IPC’s eHATID Team hosts lecture on Climate Change and Health


January 1, 2016


The Institute of Philippine Culture (IPC), through its eHealth TABLET for Informed Decision Making of Local Government Units (eHATID) Team, hosted a lecture entitled “Framing Health and Climate Change Interactions: Implications to Life Events, Health Information Systems, and Hazard Assessment Tools.” The talk was given by Dr. Miguel Antonio Salazar, M.D., MScIH, who has worked with the World Health Organization’s (WHO) European Centre for Health and Environment. He has also had research experience in health information management in the local and national government.

In the lecture, Dr. Miguel Salazar explained how health information systems in the Philippines could be located in the broader framework of climate change and health. Specifically, he mentioned how these systems could be connected to the United Nations (UN) Sustainable Development Goals (SDGs), the Sendai Framework for Disaster Risk Reduction, and the UN Framework Convention on Climate Change (UNFCCC) Agreement in Paris. He also discussed how climate change can impact health, and how health systems, such as eHATID, could be used to address the effects brought about by climate change-related events. 

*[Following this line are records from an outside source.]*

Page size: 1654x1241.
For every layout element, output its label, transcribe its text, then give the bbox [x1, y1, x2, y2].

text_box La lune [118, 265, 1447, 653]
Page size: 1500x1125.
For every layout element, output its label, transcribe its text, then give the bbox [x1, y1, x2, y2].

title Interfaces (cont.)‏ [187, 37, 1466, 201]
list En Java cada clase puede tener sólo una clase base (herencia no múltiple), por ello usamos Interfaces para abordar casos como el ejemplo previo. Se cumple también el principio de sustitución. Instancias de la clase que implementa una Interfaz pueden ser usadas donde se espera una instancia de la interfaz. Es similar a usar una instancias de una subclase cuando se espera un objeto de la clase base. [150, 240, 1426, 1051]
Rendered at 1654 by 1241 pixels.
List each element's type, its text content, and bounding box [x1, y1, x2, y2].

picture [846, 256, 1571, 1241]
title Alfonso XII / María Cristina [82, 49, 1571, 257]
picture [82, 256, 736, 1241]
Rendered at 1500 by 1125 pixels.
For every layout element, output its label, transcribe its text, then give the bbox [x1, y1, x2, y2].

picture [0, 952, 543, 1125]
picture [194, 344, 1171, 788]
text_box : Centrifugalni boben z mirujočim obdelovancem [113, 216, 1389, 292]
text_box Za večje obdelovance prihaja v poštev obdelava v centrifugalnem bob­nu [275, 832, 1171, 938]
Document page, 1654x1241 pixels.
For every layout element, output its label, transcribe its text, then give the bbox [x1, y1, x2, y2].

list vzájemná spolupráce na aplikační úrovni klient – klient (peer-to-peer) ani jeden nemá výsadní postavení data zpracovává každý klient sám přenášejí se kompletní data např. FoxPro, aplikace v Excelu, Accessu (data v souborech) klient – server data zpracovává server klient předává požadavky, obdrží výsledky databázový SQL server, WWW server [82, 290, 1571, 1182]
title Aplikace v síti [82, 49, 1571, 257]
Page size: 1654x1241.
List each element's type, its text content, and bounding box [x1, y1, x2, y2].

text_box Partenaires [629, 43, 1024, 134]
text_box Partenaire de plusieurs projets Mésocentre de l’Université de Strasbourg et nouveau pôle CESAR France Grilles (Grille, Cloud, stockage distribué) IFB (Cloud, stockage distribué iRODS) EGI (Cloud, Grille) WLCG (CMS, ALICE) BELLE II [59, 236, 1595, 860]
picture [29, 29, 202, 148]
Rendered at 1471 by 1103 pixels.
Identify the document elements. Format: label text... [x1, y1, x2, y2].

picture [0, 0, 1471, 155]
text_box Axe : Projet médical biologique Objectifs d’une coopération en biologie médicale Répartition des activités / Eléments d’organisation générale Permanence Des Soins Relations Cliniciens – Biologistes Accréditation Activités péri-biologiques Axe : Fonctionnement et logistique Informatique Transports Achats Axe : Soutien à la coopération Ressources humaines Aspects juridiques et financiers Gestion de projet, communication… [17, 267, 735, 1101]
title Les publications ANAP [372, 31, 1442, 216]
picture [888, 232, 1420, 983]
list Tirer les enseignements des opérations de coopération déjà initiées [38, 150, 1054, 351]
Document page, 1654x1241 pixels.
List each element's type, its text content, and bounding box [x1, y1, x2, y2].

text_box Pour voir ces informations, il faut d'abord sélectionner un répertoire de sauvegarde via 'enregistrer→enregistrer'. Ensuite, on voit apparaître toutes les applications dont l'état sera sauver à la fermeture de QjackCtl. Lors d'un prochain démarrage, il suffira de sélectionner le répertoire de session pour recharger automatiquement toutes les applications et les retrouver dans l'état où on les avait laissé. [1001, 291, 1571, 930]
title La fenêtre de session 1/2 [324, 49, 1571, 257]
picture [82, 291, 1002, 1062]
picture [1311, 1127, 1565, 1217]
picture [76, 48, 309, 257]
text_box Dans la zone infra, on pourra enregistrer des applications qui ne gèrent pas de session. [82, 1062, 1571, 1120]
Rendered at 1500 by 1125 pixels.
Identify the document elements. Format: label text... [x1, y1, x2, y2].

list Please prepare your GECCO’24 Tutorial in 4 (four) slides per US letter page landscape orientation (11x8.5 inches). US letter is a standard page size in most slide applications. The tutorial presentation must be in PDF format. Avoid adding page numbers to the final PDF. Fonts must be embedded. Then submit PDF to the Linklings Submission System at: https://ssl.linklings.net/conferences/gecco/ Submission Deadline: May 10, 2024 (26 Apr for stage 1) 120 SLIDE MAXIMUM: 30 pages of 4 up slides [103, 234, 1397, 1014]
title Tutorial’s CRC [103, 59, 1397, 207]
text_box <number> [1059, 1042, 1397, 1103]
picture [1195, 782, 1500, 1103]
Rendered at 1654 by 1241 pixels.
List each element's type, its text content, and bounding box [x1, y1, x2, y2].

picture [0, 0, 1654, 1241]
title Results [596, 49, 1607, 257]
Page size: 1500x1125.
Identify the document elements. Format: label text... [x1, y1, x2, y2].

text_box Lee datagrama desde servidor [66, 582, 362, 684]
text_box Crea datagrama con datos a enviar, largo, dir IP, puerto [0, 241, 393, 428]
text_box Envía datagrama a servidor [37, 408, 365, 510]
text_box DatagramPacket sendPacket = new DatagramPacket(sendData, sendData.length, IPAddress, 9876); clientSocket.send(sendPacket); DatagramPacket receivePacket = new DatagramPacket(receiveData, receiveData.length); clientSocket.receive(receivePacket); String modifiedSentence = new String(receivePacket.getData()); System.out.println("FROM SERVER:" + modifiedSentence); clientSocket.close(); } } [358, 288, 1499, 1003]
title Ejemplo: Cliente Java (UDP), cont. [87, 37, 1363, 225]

Attendees coming from the local and national government, health sector, academe, and research institutes participated in an open forum after Dr. Salazar’s lecture.

This talk is part of a lecture series hosted by the eHATID Team, which will cover topics such as climate change, health, disaster risk reduction, gender, and technology, among others.

eHATID is an IPC project funded by the Philippine Center for Health Research and Development – Department of Science and Technology. The project aims to equip local government executives of data on notifiable diseases and other pertinent information on patients’ health in their locality for better and informed decision-making. The eHATID Team has conducted training seminars for 236 municipalities, and plans to train around 250 more cities and municipalities by the end of 2016.